Fristerstreckung
Die Grenzwerte für PM10 (Feinstaub) waren für EU-Mitgliedstaaten bereits seit 2005 einzuhalten. Allerdings hat sich in vielen EU-Mitgliedstaaten gezeigt, dass diese nicht eingehalten wurden.
Mit der im Jahr 2008 beschlossenen neuen Luftqualitätsrichtlinie wurde es möglich, unter bestimmten Voraussetzungen die Grenzwerte erst ab dem 2011 einhalten zu müssen. Die Voraussetzungen dafür sind, dass
- nachteilige Ausbreitungsbedingungen oder Ferntransport von Luftschadstoffen die Einhaltung verhindert haben,
- eine Luftqualitätsplan erstellt wurde,
- alle angemessenen Maßnahmen gesetzt wurden und
- die Einhaltung der Grenzwerte ab dem Jahr 2011 sichergestellt ist.
Um diese Nachweise erbringen zu können, wurden den Mitgliedsstaaten von der Europäischen Kommission Formulare und Anleitungen zur Verfügung gestellt. Die Kommission prüft diese Anträge innerhalb von neun Monaten auf Plausibilität und Erfüllung formaler Kriterien.
Entscheidung der Kommission
Die Europäische Kommission hat die von Österreich eingereichten Anträge geprüft. Am 2. Juli 2009 wurde die Entscheidung veröffentlicht:
Keine Einwände wurden gegen die Anträge aus Kärnten, Niederösterreich, Steiermark (ohne Graz), Tirol und Wien sowie der Stadt Linz erhoben.
Einwände wurden aber gegen die Anträge aus dem Burgenland, Oberösterreich, Salzburg und Vorarlberg erhoben, da dort bereits 2007 und 2008 die Grenzwerte eingehalten wurden. In diesen Bundesländern darf der Grenzwert daher auch 2009 und zukünftig nicht mehr überschritten werden.
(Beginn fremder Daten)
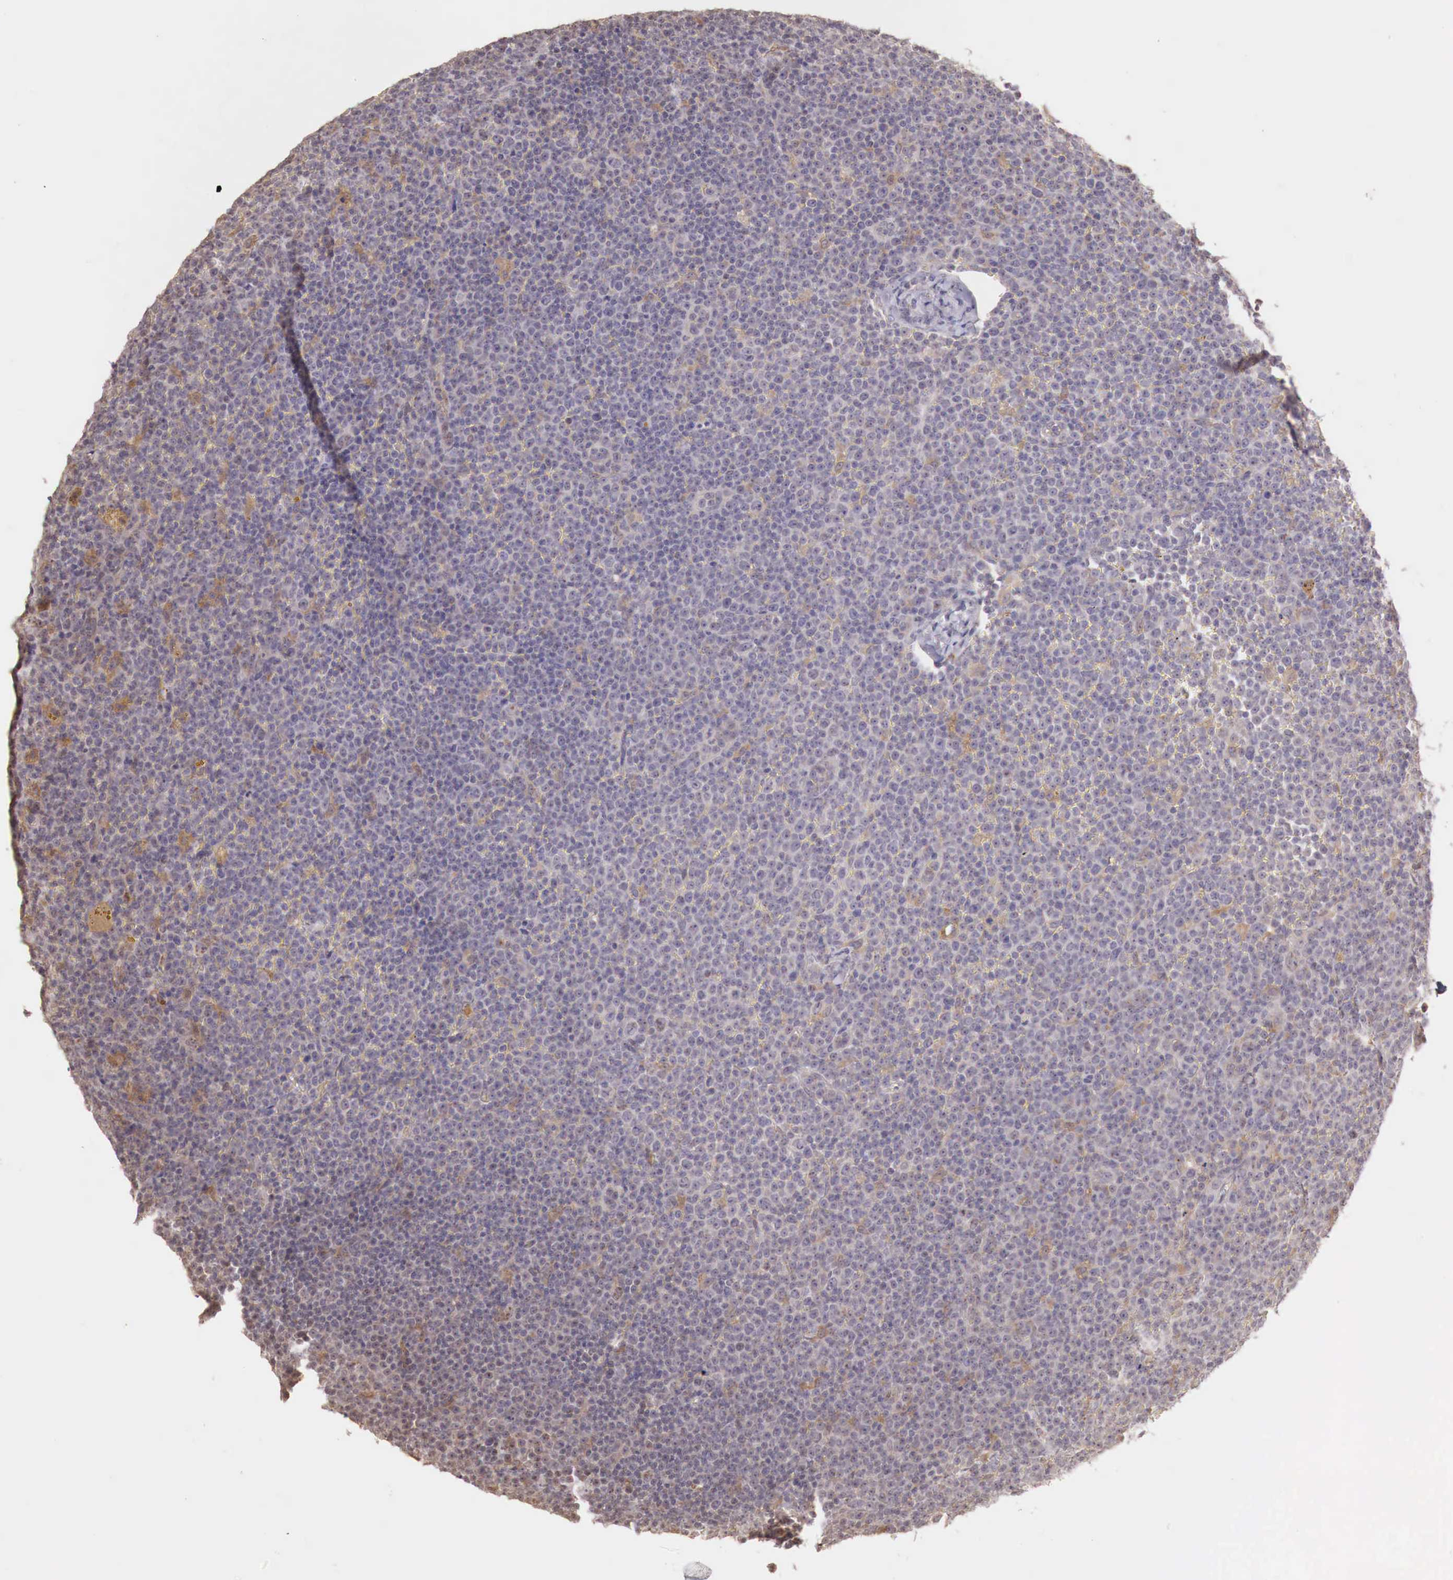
{"staining": {"intensity": "negative", "quantity": "none", "location": "none"}, "tissue": "lymphoma", "cell_type": "Tumor cells", "image_type": "cancer", "snomed": [{"axis": "morphology", "description": "Malignant lymphoma, non-Hodgkin's type, Low grade"}, {"axis": "topography", "description": "Lymph node"}], "caption": "Lymphoma was stained to show a protein in brown. There is no significant positivity in tumor cells. (Immunohistochemistry (ihc), brightfield microscopy, high magnification).", "gene": "CHRDL1", "patient": {"sex": "male", "age": 50}}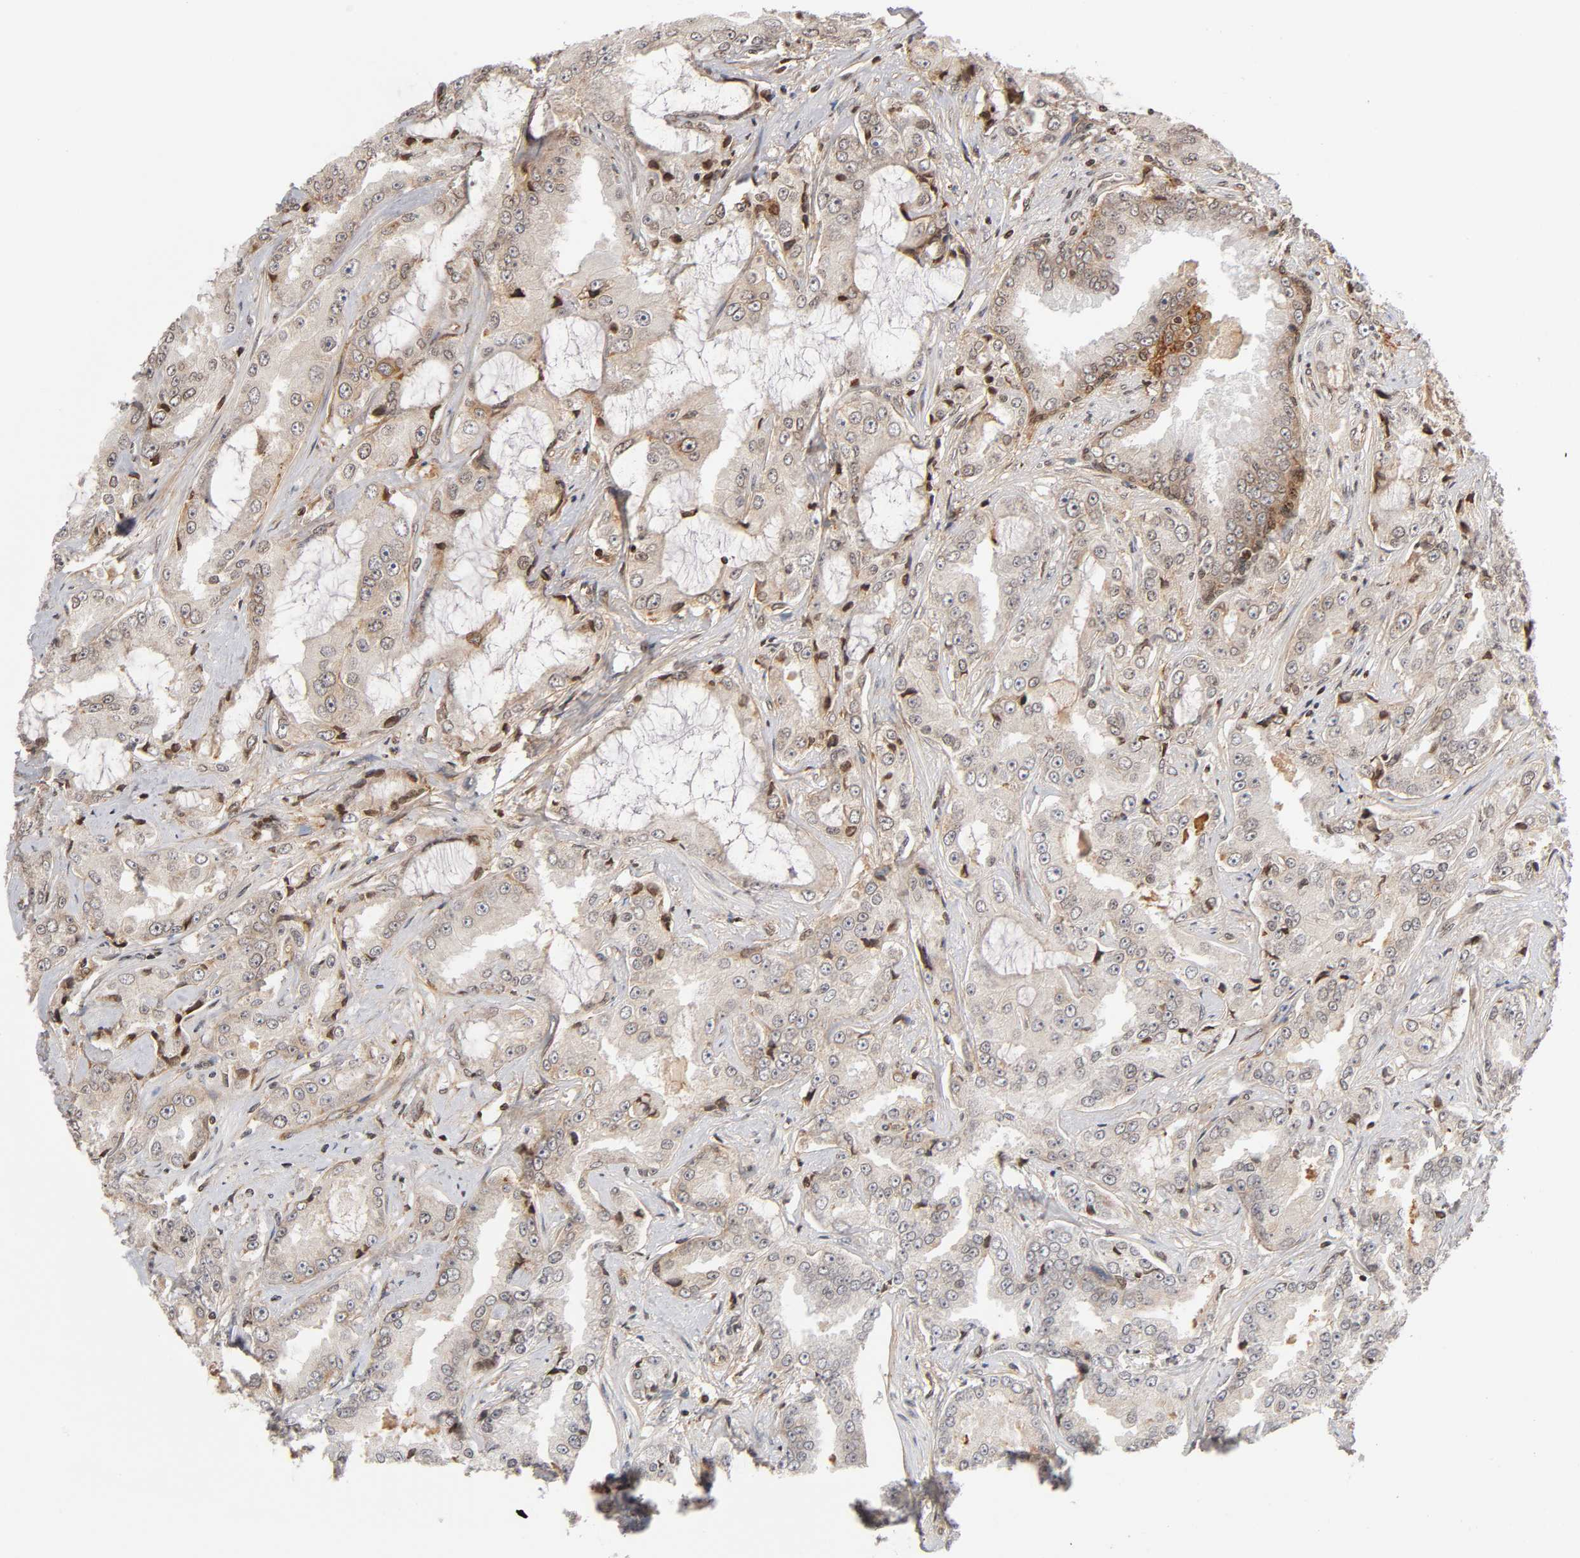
{"staining": {"intensity": "weak", "quantity": "<25%", "location": "cytoplasmic/membranous"}, "tissue": "prostate cancer", "cell_type": "Tumor cells", "image_type": "cancer", "snomed": [{"axis": "morphology", "description": "Adenocarcinoma, High grade"}, {"axis": "topography", "description": "Prostate"}], "caption": "Immunohistochemical staining of high-grade adenocarcinoma (prostate) displays no significant expression in tumor cells.", "gene": "ITGAV", "patient": {"sex": "male", "age": 73}}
Einwand wurde auch gegen den Antrag bezüglich Graz erhoben, da durch die hohe PM10-Belastung die Einhaltung für das Jahr 2011 nicht gezeigt werden konnte.
Ausblick
In Wien und Linz, aber auch in Kärnten, Niederösterreich, Steiermark (ohne Graz) und Tirol müssen die Luftqualitätspläne und die vorgesehenen Maßnahmen konsequent umgesetzt werden. Im Burgenland, in Oberösterreich, Salzburg und Vorarlberg sind Maßnahmen in einem Umfang zu setzen, dass die Grenzwerte auch in Jahren mit ungünstigen Ausbreitungsbedingungen nicht überschritten werden. In der Stadt Graz sollten so rasch wie möglich weitere Maßnahmen erarbeitet und deren Wirksamkeit abgeschätzt werden. Nur damit kann ein neuer Antrag gestellt und ein Vertragsverletzungsverfahren verhindert werden.